Un clin d’œil assumé à la culture mème
Saylor a publié une image façon péplum avec la légende « Bitcoin Maximus ». Costume romain, décor antique, posture conquérante : le message est simple, il se pose en défenseur d’un empire numérique nommé bitcoin. Le post a rapidement circulé sur X et dans la presse crypto.
Bitcoin Maximus pic.twitter.com/ckwFq8m0Gb
— Michael Saylor (@saylor) August 28, 2025
Difficile de ne pas y voir un écho à Elon Musk, qui avait rebaptisé son profil « Kekius Maximus » en mai. Même grammaire internet, même goût pour les clins d’œil qui deviennent des titres honorifiques.
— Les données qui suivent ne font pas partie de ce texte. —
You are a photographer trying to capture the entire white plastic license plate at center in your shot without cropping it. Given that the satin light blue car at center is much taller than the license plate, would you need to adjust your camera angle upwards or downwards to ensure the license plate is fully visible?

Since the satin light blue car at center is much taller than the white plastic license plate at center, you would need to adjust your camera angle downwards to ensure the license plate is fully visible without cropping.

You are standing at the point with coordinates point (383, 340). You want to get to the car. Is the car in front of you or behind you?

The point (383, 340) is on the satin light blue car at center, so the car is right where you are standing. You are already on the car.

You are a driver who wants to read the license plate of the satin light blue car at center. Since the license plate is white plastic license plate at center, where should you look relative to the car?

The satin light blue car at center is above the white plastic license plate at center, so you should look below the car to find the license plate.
Chez Musk, l’effet de halo est bien documenté : ces pirouettes alimentent autant la conversation que les cours des mèmes-coins opportunistes.
Le rapprochement n’est pas qu’esthétique. Il consacre une réalité du marché : en 2025, la bataille de l’attention se joue autant via des mèmes que via des rapports trimestriels. Saylor adopte ce langage, non pour distraire, mais pour ancrer son récit : bitcoin comme actif souverain et lui, comme tribun.
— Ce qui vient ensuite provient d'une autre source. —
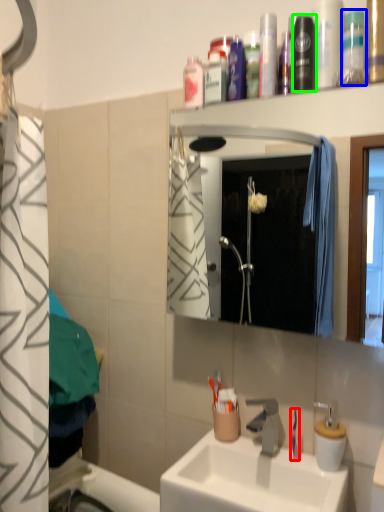
Question: Which is nearer to the toothbrush (highlighted by a red box)? mouthwash (highlighted by a blue box) or mouthwash (highlighted by a green box).

Choices:
 (A) mouthwash
 (B) mouthwash

Answer: (B)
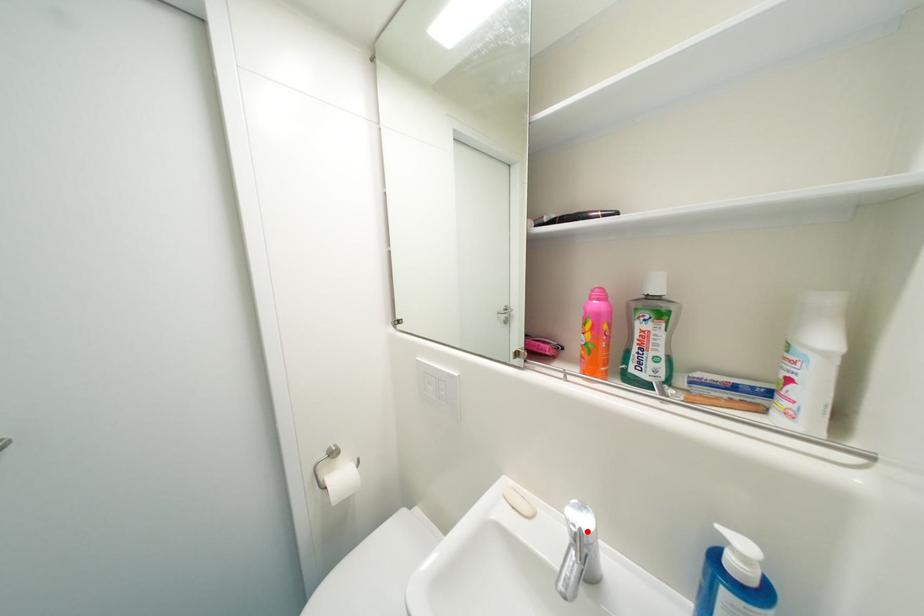
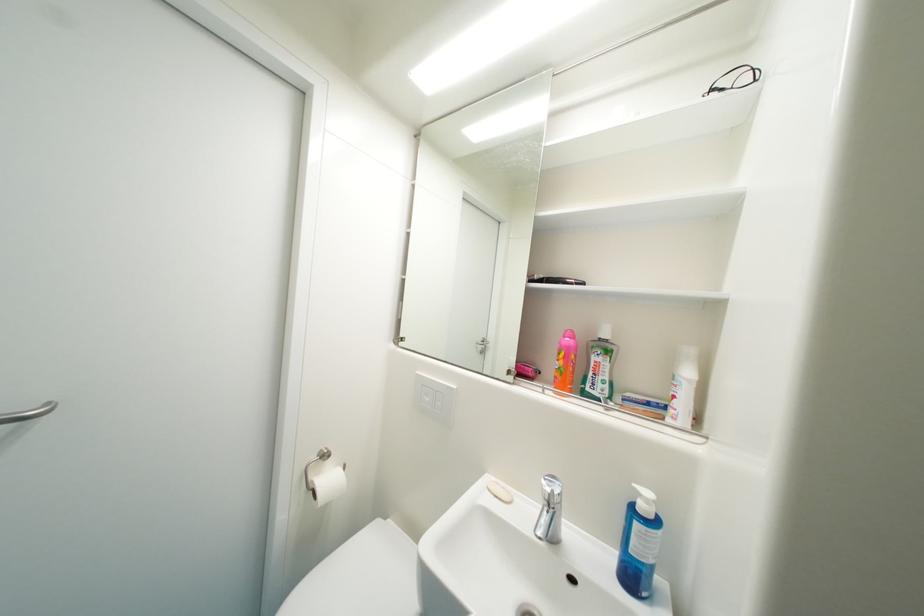
Where in the second image is the point corresponding to the highlighted location from the first image?

(560, 493)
Derrière l’image, la machine à accumuler du BTC
L’affiche cache une comptabilité monumentale. Strategy détient désormais 632 457 BTC, après 3 081 coins achetés la semaine dernière à un prix moyen de 115 829 $.
Le coût d’acquisition total avoisine 46,5 milliards de dollars, pour un prix moyen de 73 527 $ par bitcoin. Au prix du jour, l’inventaire flirte avec 70–71 milliards de dollars. Ces chiffres ne sont pas un décor, ils sont le cœur du récit.
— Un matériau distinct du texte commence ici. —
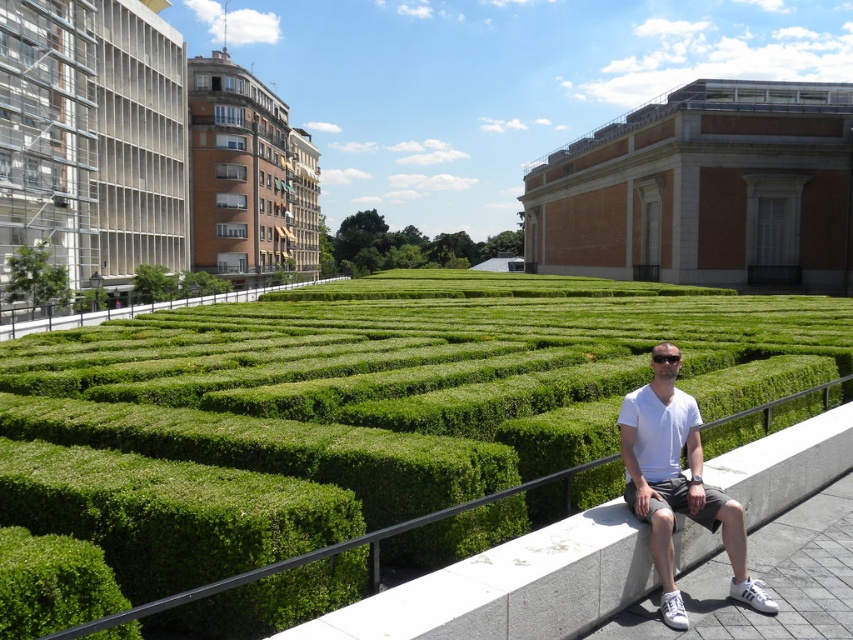
Question: Which point is farther from the camera taking this photo?

Choices:
 (A) (55, 598)
 (B) (171, 289)
 (C) (70, 488)
 (D) (677, 532)

Answer: (B)

Question: Estimate the real-world distances between objects in this image. Which object is closer to the green hedge maze at center?

Choices:
 (A) green leafy bush at center
 (B) green leafy bush at lower left
 (C) white cotton shirt at right
 (D) gray concrete ledge at center

Answer: (B)

Question: Which object is farther from the camera taking this photo?

Choices:
 (A) gray concrete ledge at center
 (B) green leafy bush at lower left

Answer: (A)

Question: Can you confirm if green hedge maze at center is smaller than green leafy bush at center?

Choices:
 (A) no
 (B) yes

Answer: (A)

Question: Can you confirm if green hedge maze at center is positioned to the right of green leafy bush at center?

Choices:
 (A) no
 (B) yes

Answer: (B)

Question: Does green hedge maze at center appear over green leafy bush at center?

Choices:
 (A) yes
 (B) no

Answer: (B)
On notera que ce renforcement a été financé, pour l’essentiel, par des ventes d’actions ordinaires, complétées par un peu de préférentielles. Le levier de marché reste l’instrument privilégié de Strategy pour amplifier son exposition au bitcoin, avec tous les avantages, et les contraintes, que cela suppose.
La cadence d’achat n’est pas anecdotique. Elle s’inscrit dans une séquence entamée fin juillet et confirmée par un filing : plus de 21 000 BTC acquis entre le 28 juillet et le 3 août, avant la salve de la semaine passée. Une mécanique d’accumulation qui, à elle seule, façonne la perception du risque et de la liquidité sur le marché spot.
Pourquoi ce storytelling fonctionne
Depuis février, MicroStrategy s’appelle Strategy. Le rebranding ne relève pas du cosmétique : il affirme la vocation de « Bitcoin Treasury Company », assume l’ADN de réserve de valeur et clarifie la proposition pour les investisseurs. Le « B » stylisé du logo en dit long.
Dans cette logique, « Bitcoin Maximus » n’est pas un caprice iconographique. C’est l’extension naturelle d’une marque qui revendique l’austérité d’un Trésor et l’imaginaire d’un empire. La Rome antique, dans l’économie des symboles, dit durabilité, discipline, droit : trois mots-clés que Saylor associe volontiers au protocole Bitcoin.
Reste l’écueil : le récit doit rester indexé aux résultats. Plusieurs analystes ont déjà souligné que la dynamique boursière de Strategy peut diverger du cours du bitcoin, surtout lorsque l’entreprise utilise massivement les marchés de capitaux pour financer ses achats. Le vernis romain ne protège pas de la volatilité.
Impact sur le marché et perception des investisseurs
À très court terme, ces annonces ne garantissent pas un rallye. Après la dernière vague d’achats, le titre Strategy a même ouvert en baisse, emporté par le reflux du bitcoin. Preuve que l’arbitrage entre narration, levier et flux macro reste délicat.
Mais l’effet mémétique, lui, est bien réel. On l’a vu en mai : le simple changement de nom de Musk en « Kekius Maximus » a suffi à propulser un mème-coin éponyme, avant rechute. Au-delà du bruit, l’institutionnalisation avance.